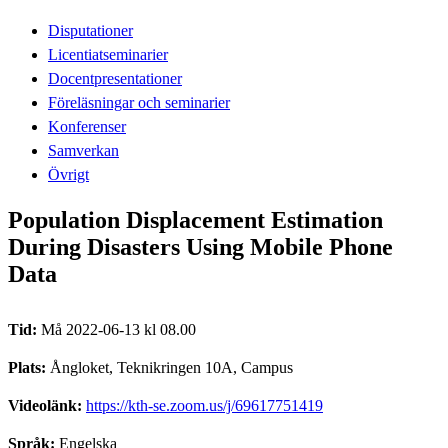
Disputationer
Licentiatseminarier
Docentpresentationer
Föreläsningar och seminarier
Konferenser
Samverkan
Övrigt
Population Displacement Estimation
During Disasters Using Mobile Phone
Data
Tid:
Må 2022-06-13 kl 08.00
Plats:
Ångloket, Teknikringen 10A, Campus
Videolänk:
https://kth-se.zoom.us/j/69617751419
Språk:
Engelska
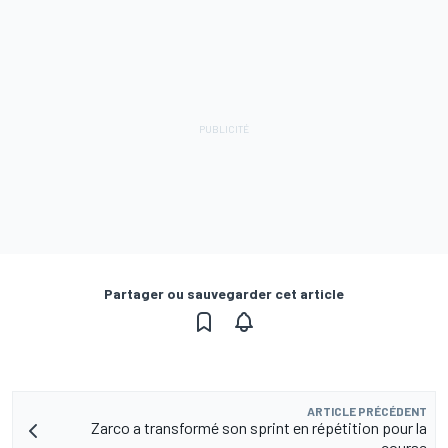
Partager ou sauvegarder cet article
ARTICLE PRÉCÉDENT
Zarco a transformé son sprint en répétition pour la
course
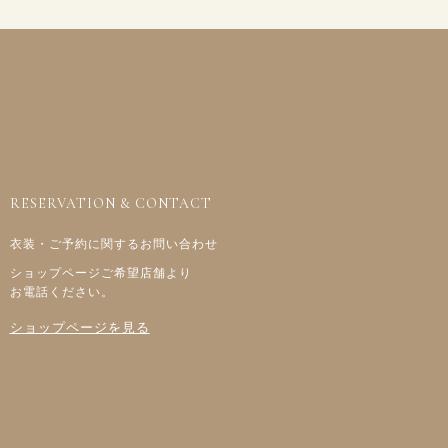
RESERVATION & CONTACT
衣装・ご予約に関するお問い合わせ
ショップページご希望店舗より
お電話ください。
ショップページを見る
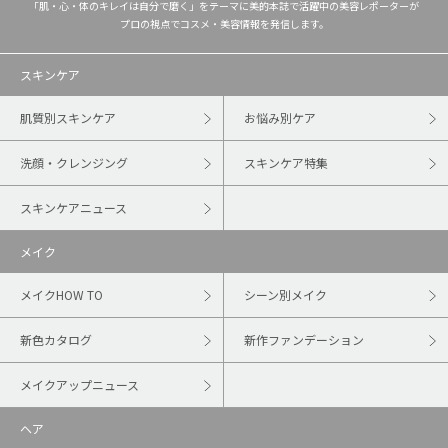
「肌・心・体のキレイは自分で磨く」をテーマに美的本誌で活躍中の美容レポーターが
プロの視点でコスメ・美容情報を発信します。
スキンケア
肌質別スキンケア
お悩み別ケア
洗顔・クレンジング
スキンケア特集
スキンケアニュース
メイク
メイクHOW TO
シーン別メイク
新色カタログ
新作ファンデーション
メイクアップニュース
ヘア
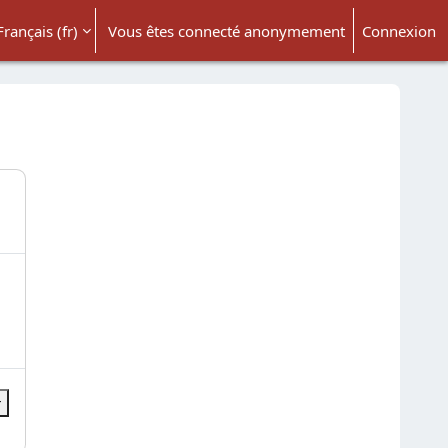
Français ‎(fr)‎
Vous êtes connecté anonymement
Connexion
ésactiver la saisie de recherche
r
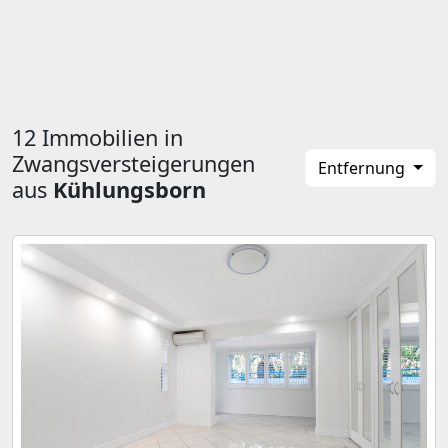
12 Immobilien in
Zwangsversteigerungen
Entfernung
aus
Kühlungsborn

──────

→ Your objective: Print out the entries above word for word from the first line to the line containing "RESERVATION & CONTACT", both included, omitting the pictures.

→ Response to this task:
Disputationer
Licentiatseminarier
Docentpresentationer
Föreläsningar och seminarier
Konferenser
Samverkan
Övrigt
Population Displacement Estimation
During Disasters Using Mobile Phone
Data
Tid:
Må 2022-06-13 kl 08.00
Plats:
Ångloket, Teknikringen 10A, Campus
Videolänk:
https://kth-se.zoom.us/j/69617751419
Språk:
Engelska
Partager ou sauvegarder cet article
ARTICLE PRÉCÉDENT
Zarco a transformé son sprint en répétition pour la
course
RESERVATION & CONTACT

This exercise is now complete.